Register a custom env creator function with a string name. This function must take a single env_config(dict) parameter and return an env instance. Then, to get it to work with the tune.register_env(), you can use your custom env with a lambda function.

register_env(name="CC4", env_creator=lambda config: env_creator_CC4(config))
env = env_creator_CC4({})

For environments with multiple groups, or mixtures of agent groups and individual agents, you can use grouping in conjunction with the policy mapping API described in prior sections. This creates a policy mapping function to map the agent to the config below.

NUM_AGENTS = 5
POLICY_MAP = {f"blue_agent_{i}": f"Agent{i}" for i in range(NUM_AGENTS)}

def policy_mapper(agent_id, episode, worker, **kwargs):
    return POLICY_MAP[agent_id]

To configure the environment, use the standard RLlib config formant. For multi-agent environments such as CybORG, with five types of agents, their experiences are aggregated by policy, so from RLlib’s perspective it’s just optimizing three different types of policy. The configuration might look something like this:

algo_config = (
    PPOConfig()
    .environment(env="CC4")
    .debugging(logger_config={"logdir":"logs/PPO_Example", "type":"ray.tune.logger.TBXLogger"})
    .multi_agent(policies={
        ray_agent: PolicySpec(
            policy_class=None,
            observation_space=env.observation_space(cyborg_agent),
            action_space=env.action_space(cyborg_agent),
            config={"gamma": 0.85},
        ) for cyborg_agent, ray_agent in POLICY_MAP.items()
    },
    policy_mapping_fn=policy_mapper
))

Agent Training

To train the agents with the above config, three steps are then required - building the alogrithm, setting the number of steps you wish to run the algorithm for and then saving the results for further analysis.
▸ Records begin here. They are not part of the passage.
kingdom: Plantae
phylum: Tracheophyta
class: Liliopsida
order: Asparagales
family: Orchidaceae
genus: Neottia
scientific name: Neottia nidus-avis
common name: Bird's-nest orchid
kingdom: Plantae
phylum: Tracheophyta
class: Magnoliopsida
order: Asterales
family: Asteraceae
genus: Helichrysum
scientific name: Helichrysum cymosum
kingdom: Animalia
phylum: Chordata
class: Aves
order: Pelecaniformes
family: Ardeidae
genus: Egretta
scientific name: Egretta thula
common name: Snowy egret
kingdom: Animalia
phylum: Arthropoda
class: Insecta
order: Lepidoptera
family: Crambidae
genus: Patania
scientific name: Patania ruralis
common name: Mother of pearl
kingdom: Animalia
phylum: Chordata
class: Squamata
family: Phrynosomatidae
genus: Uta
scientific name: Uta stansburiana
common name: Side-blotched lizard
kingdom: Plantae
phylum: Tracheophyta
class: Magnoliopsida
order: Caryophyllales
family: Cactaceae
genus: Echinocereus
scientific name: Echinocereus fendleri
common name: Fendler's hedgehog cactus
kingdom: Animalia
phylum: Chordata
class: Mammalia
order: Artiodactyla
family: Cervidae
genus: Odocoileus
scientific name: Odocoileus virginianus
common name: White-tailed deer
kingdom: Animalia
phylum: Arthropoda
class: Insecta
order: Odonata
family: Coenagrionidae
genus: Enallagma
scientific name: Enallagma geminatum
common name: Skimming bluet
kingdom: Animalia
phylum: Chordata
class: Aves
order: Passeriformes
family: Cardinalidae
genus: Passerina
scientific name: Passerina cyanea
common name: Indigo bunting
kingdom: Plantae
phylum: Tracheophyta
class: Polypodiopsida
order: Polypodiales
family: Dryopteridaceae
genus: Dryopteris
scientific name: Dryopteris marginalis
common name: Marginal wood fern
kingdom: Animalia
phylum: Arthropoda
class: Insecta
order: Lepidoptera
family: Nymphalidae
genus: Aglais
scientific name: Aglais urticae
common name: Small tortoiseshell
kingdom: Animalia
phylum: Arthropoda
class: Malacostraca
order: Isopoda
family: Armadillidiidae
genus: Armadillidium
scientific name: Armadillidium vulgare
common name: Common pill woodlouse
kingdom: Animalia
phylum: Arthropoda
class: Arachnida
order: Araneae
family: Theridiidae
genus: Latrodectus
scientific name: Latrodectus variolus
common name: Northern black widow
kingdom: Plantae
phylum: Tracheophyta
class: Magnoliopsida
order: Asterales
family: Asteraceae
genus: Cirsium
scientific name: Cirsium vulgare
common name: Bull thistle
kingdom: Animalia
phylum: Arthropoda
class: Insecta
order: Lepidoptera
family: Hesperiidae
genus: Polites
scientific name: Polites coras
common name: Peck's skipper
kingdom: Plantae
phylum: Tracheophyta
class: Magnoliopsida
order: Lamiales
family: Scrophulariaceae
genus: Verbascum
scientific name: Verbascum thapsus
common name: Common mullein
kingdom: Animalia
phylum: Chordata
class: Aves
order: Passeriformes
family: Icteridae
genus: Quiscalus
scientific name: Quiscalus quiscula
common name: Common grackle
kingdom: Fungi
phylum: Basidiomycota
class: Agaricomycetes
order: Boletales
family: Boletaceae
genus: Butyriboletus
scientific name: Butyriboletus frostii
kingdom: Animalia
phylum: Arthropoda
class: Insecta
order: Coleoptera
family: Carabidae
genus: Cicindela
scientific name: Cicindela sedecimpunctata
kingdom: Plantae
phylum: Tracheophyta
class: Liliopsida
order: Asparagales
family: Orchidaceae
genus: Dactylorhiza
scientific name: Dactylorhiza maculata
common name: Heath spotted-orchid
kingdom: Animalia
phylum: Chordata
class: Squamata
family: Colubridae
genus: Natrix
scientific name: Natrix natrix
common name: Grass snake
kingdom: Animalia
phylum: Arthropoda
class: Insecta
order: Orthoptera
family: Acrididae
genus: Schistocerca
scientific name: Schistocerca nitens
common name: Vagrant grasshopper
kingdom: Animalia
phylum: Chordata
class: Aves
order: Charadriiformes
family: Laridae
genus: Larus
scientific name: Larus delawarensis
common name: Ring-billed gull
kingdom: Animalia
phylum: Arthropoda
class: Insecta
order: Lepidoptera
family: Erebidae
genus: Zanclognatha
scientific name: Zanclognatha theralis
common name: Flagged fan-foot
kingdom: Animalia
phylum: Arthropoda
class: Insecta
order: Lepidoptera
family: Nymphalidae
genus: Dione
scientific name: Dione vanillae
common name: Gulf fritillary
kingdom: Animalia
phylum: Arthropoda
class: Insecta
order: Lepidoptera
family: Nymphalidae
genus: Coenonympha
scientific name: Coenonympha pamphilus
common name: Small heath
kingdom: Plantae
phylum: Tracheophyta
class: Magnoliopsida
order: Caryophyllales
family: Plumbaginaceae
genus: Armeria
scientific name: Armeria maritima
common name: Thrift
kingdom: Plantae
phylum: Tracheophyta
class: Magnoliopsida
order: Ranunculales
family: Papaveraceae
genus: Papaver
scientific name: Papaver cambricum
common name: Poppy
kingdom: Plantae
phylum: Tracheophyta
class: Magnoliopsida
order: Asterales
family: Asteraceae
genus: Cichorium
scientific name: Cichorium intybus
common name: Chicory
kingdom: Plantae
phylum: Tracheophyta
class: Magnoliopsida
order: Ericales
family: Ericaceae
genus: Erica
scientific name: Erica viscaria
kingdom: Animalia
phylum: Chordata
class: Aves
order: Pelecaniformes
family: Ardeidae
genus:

algo = algo_config.build()

for i in range(50):
    train_info=algo.train()

algo.save("results")

After the training has occurred you can analyse the results on your prefered platfrom. To use tensorboard run the following command:

tensorboard --logdir logs/

The link that comes up will display graphs that correspond to what the agent is learning and reward.